**TASK OBJECTIVE:** Print each of the following lines verbatim, omitting the pictures and keeping only the text.

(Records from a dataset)
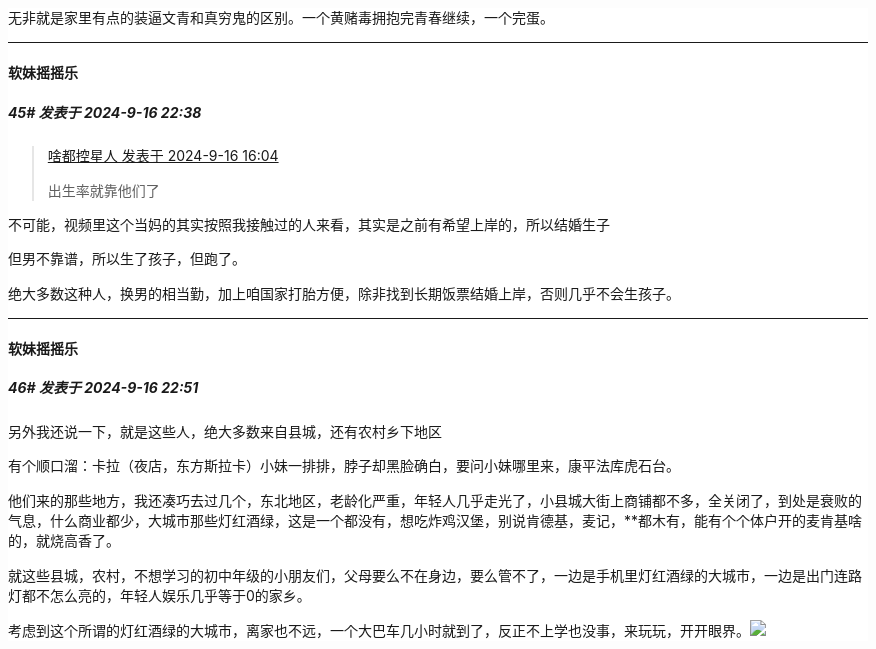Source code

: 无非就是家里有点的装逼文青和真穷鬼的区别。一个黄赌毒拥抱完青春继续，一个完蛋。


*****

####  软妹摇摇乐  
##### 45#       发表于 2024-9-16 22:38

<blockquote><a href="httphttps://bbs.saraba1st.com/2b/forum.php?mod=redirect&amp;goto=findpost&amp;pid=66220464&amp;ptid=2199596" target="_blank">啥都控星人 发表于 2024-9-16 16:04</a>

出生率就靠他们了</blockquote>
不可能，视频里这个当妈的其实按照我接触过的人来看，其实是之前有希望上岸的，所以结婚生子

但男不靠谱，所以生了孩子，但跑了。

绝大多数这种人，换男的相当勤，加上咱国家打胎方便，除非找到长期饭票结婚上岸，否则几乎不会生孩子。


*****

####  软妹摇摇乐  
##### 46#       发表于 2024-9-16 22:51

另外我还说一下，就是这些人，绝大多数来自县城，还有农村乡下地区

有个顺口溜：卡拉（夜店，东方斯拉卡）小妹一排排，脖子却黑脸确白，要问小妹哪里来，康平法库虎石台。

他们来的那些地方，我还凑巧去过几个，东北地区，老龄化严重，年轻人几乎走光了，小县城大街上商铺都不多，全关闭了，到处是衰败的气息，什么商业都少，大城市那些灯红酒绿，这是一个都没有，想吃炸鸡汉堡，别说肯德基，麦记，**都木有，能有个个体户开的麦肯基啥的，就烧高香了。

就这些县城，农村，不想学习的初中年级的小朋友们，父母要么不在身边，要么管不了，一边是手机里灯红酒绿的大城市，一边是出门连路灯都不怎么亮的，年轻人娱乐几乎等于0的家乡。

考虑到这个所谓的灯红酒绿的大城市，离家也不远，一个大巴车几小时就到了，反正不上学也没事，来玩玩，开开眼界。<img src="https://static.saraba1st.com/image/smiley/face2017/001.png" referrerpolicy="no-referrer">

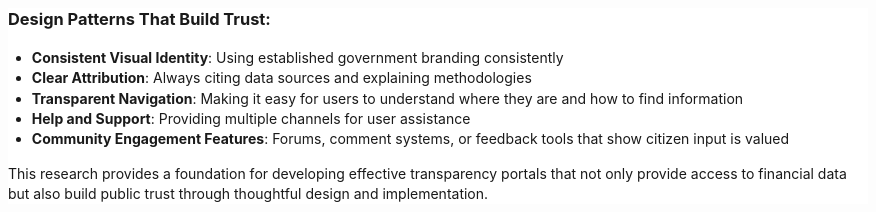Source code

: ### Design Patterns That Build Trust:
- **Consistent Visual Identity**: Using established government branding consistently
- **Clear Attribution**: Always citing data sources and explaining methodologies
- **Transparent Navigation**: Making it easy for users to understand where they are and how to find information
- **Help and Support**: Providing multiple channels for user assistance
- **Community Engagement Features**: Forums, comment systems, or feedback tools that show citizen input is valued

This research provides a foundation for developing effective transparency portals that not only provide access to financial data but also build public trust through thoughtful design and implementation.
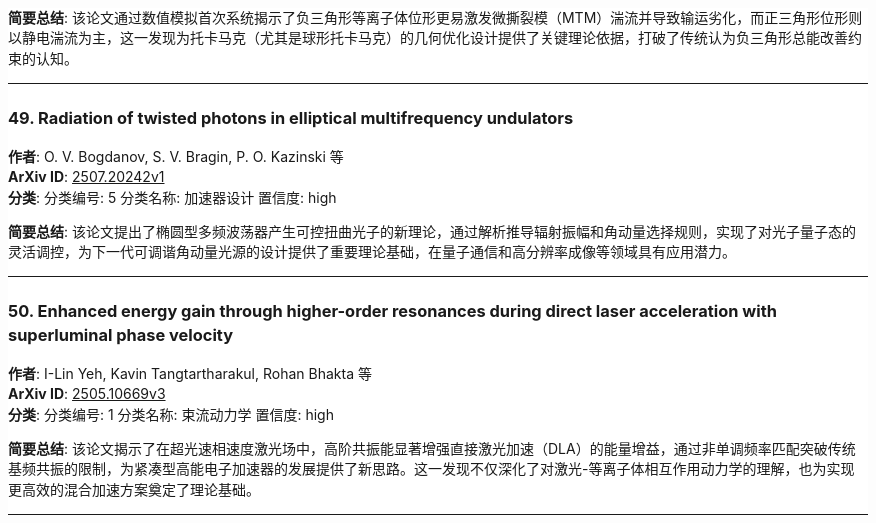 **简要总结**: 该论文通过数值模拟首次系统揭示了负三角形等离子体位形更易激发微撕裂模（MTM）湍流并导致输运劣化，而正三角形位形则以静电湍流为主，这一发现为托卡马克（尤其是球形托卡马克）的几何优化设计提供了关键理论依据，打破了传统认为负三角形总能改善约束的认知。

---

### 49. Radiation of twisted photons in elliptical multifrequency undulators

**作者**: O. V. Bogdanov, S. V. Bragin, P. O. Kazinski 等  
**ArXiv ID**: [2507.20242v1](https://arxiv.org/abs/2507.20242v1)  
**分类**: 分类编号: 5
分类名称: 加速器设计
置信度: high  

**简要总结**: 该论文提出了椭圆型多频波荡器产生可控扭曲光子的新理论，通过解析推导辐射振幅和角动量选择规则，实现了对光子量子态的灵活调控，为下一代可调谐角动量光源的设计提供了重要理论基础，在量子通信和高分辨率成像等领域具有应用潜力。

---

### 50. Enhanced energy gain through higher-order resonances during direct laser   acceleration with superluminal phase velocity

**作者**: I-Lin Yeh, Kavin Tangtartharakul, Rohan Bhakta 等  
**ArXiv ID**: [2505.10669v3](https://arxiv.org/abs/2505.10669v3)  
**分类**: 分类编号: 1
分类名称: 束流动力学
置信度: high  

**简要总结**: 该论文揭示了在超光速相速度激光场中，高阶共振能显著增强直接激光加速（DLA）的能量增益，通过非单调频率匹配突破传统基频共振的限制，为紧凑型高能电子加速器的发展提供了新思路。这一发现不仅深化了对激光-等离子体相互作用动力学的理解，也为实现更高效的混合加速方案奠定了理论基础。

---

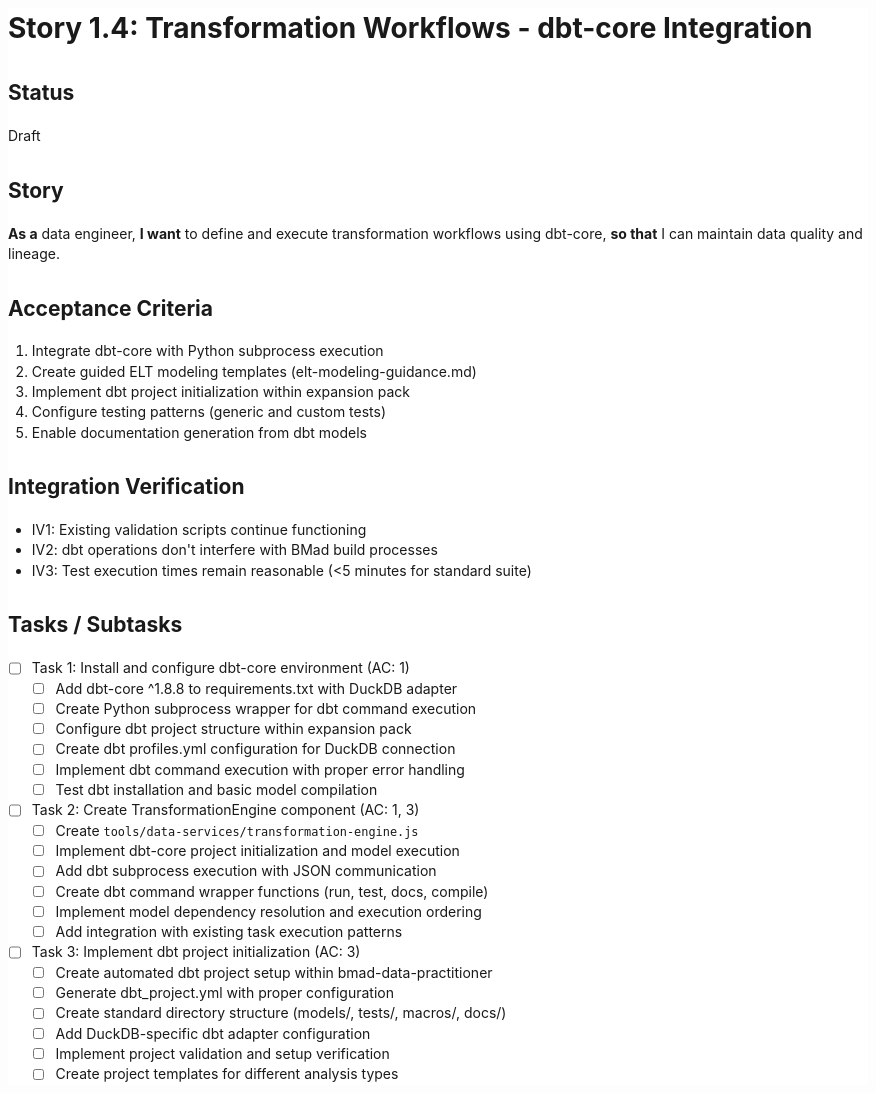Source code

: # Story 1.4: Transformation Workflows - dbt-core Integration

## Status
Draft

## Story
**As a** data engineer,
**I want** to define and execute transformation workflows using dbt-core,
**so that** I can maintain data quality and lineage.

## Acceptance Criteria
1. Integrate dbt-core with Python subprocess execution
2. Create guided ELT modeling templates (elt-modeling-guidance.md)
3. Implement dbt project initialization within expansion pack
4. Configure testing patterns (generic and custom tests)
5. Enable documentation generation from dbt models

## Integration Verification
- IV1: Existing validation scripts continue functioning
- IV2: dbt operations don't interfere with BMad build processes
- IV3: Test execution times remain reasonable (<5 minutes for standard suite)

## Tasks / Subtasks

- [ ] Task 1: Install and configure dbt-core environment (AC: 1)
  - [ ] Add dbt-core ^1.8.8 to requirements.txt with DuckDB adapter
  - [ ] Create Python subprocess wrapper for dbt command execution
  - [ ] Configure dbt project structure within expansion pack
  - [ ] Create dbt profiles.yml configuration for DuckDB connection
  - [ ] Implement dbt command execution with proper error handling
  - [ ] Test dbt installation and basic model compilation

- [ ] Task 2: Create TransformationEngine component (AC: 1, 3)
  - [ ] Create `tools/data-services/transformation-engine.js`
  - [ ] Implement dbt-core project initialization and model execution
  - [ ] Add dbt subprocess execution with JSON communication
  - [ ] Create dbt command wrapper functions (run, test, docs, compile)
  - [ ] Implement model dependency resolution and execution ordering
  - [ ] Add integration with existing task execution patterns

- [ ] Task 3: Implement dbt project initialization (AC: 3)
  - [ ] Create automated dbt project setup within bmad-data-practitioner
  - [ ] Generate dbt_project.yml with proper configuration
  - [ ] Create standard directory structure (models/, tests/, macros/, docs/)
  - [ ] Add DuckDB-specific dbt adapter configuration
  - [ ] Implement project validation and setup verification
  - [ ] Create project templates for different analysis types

**RESULT OF THIS TASK:**
Source code

: 无非就是家里有点的装逼文青和真穷鬼的区别。一个黄赌毒拥抱完青春继续，一个完蛋。


*****

####  软妹摇摇乐  
##### 45#       发表于 2024-9-16 22:38

<blockquote><a href="httphttps://bbs.saraba1st.com/2b/forum.php?mod=redirect&amp;goto=findpost&amp;pid=66220464&amp;ptid=2199596" target="_blank">啥都控星人 发表于 2024-9-16 16:04</a>

出生率就靠他们了</blockquote>
不可能，视频里这个当妈的其实按照我接触过的人来看，其实是之前有希望上岸的，所以结婚生子

但男不靠谱，所以生了孩子，但跑了。

绝大多数这种人，换男的相当勤，加上咱国家打胎方便，除非找到长期饭票结婚上岸，否则几乎不会生孩子。


*****

####  软妹摇摇乐  
##### 46#       发表于 2024-9-16 22:51

另外我还说一下，就是这些人，绝大多数来自县城，还有农村乡下地区

有个顺口溜：卡拉（夜店，东方斯拉卡）小妹一排排，脖子却黑脸确白，要问小妹哪里来，康平法库虎石台。

他们来的那些地方，我还凑巧去过几个，东北地区，老龄化严重，年轻人几乎走光了，小县城大街上商铺都不多，全关闭了，到处是衰败的气息，什么商业都少，大城市那些灯红酒绿，这是一个都没有，想吃炸鸡汉堡，别说肯德基，麦记，**都木有，能有个个体户开的麦肯基啥的，就烧高香了。

就这些县城，农村，不想学习的初中年级的小朋友们，父母要么不在身边，要么管不了，一边是手机里灯红酒绿的大城市，一边是出门连路灯都不怎么亮的，年轻人娱乐几乎等于0的家乡。

考虑到这个所谓的灯红酒绿的大城市，离家也不远，一个大巴车几小时就到了，反正不上学也没事，来玩玩，开开眼界。<img src="https://static.saraba1st.com/image/smiley/face2017/001.png" referrerpolicy="no-referrer">

Source code

: ### Design Patterns That Build Trust:
- **Consistent Visual Identity**: Using established government branding consistently
- **Clear Attribution**: Always citing data sources and explaining methodologies
- **Transparent Navigation**: Making it easy for users to understand where they are and how to find information
- **Help and Support**: Providing multiple channels for user assistance
- **Community Engagement Features**: Forums, comment systems, or feedback tools that show citizen input is valued

This research provides a foundation for developing effective transparency portals that not only provide access to financial data but also build public trust through thoughtful design and implementation.
 **简要总结**: 该论文通过数值模拟首次系统揭示了负三角形等离子体位形更易激发微撕裂模（MTM）湍流并导致输运劣化，而正三角形位形则以静电湍流为主，这一发现为托卡马克（尤其是球形托卡马克）的几何优化设计提供了关键理论依据，打破了传统认为负三角形总能改善约束的认知。

---

### 49. Radiation of twisted photons in elliptical multifrequency undulators

**作者**: O. V. Bogdanov, S. V. Bragin, P. O. Kazinski 等  
**ArXiv ID**: [2507.20242v1](https://arxiv.org/abs/2507.20242v1)  
**分类**: 分类编号: 5
分类名称: 加速器设计
置信度: high  

**简要总结**: 该论文提出了椭圆型多频波荡器产生可控扭曲光子的新理论，通过解析推导辐射振幅和角动量选择规则，实现了对光子量子态的灵活调控，为下一代可调谐角动量光源的设计提供了重要理论基础，在量子通信和高分辨率成像等领域具有应用潜力。

---

### 50. Enhanced energy gain through higher-order resonances during direct laser   acceleration with superluminal phase velocity

**作者**: I-Lin Yeh, Kavin Tangtartharakul, Rohan Bhakta 等  
**ArXiv ID**: [2505.10669v3](https://arxiv.org/abs/2505.10669v3)  
**分类**: 分类编号: 1
分类名称: 束流动力学
置信度: high  

**简要总结**: 该论文揭示了在超光速相速度激光场中，高阶共振能显著增强直接激光加速（DLA）的能量增益，通过非单调频率匹配突破传统基频共振的限制，为紧凑型高能电子加速器的发展提供了新思路。这一发现不仅深化了对激光-等离子体相互作用动力学的理解，也为实现更高效的混合加速方案奠定了理论基础。

---

Source code

: # Story 1.4: Transformation Workflows - dbt-core Integration

## Status
Draft

## Story
**As a** data engineer,
**I want** to define and execute transformation workflows using dbt-core,
**so that** I can maintain data quality and lineage.

## Acceptance Criteria
1. Integrate dbt-core with Python subprocess execution
2. Create guided ELT modeling templates (elt-modeling-guidance.md)
3. Implement dbt project initialization within expansion pack
4. Configure testing patterns (generic and custom tests)
5. Enable documentation generation from dbt models

## Integration Verification
- IV1: Existing validation scripts continue functioning
- IV2: dbt operations don't interfere with BMad build processes
- IV3: Test execution times remain reasonable (<5 minutes for standard suite)

## Tasks / Subtasks

- [ ] Task 1: Install and configure dbt-core environment (AC: 1)
  - [ ] Add dbt-core ^1.8.8 to requirements.txt with DuckDB adapter
  - [ ] Create Python subprocess wrapper for dbt command execution
  - [ ] Configure dbt project structure within expansion pack
  - [ ] Create dbt profiles.yml configuration for DuckDB connection
  - [ ] Implement dbt command execution with proper error handling
  - [ ] Test dbt installation and basic model compilation

- [ ] Task 2: Create TransformationEngine component (AC: 1, 3)
  - [ ] Create `tools/data-services/transformation-engine.js`
  - [ ] Implement dbt-core project initialization and model execution
  - [ ] Add dbt subprocess execution with JSON communication
  - [ ] Create dbt command wrapper functions (run, test, docs, compile)
  - [ ] Implement model dependency resolution and execution ordering
  - [ ] Add integration with existing task execution patterns

- [ ] Task 3: Implement dbt project initialization (AC: 3)
  - [ ] Create automated dbt project setup within bmad-data-practitioner
  - [ ] Generate dbt_project.yml with proper configuration
  - [ ] Create standard directory structure (models/, tests/, macros/, docs/)
  - [ ] Add DuckDB-specific dbt adapter configuration
  - [ ] Implement project validation and setup verification
  - [ ] Create project templates for different analysis types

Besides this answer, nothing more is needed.